#### Text shown:
***

All of lore.kernel.org
 help / color / mirror / Atom feed
From: Minchan Kim <minchan@kernel.org>
To: Nhat Pham <nphamcs@gmail.com>
Cc: akpm@linux-foundation.org, hannes@cmpxchg.org,
	linux-mm@kvack.org, linux-kernel@vger.kernel.org,
	ngupta@vflare.org, senozhatsky@chromium.org, sjenning@redhat.com,
	ddstreet@ieee.org, vitaly.wool@konsulko.com
Subject: Re: [PATCH v4 5/5] zsmalloc: Implement writeback mechanism for zsmalloc
Date: Thu, 17 Nov 2022 14:48:28 -0800	[thread overview]
Message-ID: <Y3a6PGDB5ievPYgQ@google.com> (raw)
In-Reply-To: <20221117163839.230900-6-nphamcs@gmail.com>

On Thu, Nov 17, 2022 at 08:38:39AM -0800, Nhat Pham wrote:
> This commit adds the writeback mechanism for zsmalloc, analogous to the
> zbud allocator. Zsmalloc will attempt to determine the coldest zspage
> (i.e least recently used) in the pool, and attempt to write back all the
> stored compressed objects via the pool's evict handler.
> 
> Signed-off-by: Nhat Pham <nphamcs@gmail.com>
> ---
>  mm/zsmalloc.c | 203 +++++++++++++++++++++++++++++++++++++++++++++-----
>  1 file changed, 184 insertions(+), 19 deletions(-)
> 
> diff --git a/mm/zsmalloc.c b/mm/zsmalloc.c
> index 776d0e15a401..0ab9f173e964 100644
> --- a/mm/zsmalloc.c
> +++ b/mm/zsmalloc.c
> @@ -280,10 +280,13 @@ struct zspage {
>  	struct list_head lru;
>  #endif
> 
> +	bool under_reclaim;
> +
> +	/* list of unfreed handles whose objects have been reclaimed */
> +	unsigned long *deferred_handles;
> +

Guess we don't need to bloat the zspage on !CONFIG_ZPOOL?

>  	struct zs_pool *pool;
> -#ifdef CONFIG_COMPACTION
>  	rwlock_t lock;
> -#endif
>  };
> 
>  struct mapping_area {
> @@ -304,10 +307,11 @@ static bool ZsHugePage(struct zspage *zspage)

***

#### Supplied entries:

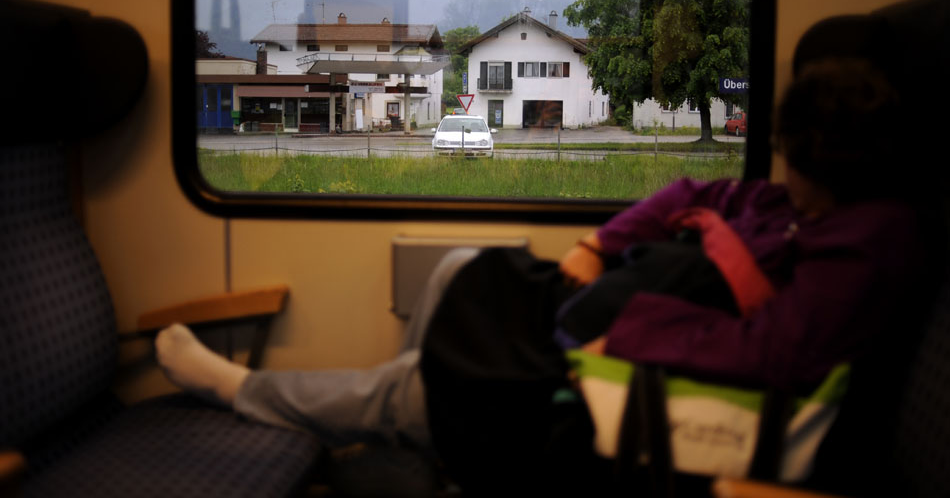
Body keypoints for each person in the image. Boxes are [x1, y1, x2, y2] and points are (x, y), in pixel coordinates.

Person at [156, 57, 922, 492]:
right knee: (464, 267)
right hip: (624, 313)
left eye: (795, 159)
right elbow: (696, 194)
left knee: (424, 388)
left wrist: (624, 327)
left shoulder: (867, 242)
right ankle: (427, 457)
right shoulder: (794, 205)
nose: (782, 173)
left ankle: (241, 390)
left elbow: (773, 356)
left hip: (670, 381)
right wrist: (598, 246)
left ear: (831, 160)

***

#### Activity 1:
Reproduce the part of the zsmalloc patch review that opens with the words containing "On Thu, Nov" and closes with "insertions(+), 19 deletions(-)".
#### Activity 2:
In the zsmalloc patch review, what does the reply propose about the fields newly added to struct zspage, and why?

#### Task result 1:
On Thu, Nov 17, 2022 at 08:38:39AM -0800, Nhat Pham wrote:
> This commit adds the writeback mechanism for zsmalloc, analogous to the
> zbud allocator. Zsmalloc will attempt to determine the coldest zspage
> (i.e least recently used) in the pool, and attempt to write back all the
> stored compressed objects via the pool's evict handler.
> 
> Signed-off-by: Nhat Pham <nphamcs@gmail.com>
> ---
>  mm/zsmalloc.c | 203 +++++++++++++++++++++++++++++++++++++++++++++-----
>  1 file changed, 184 insertions(+), 19 deletions(-)

#### Task result 2:
The reply proposes leaving the new fields out when CONFIG_ZPOOL is not enabled. The reason is that adding them in that case would bloat the zspage.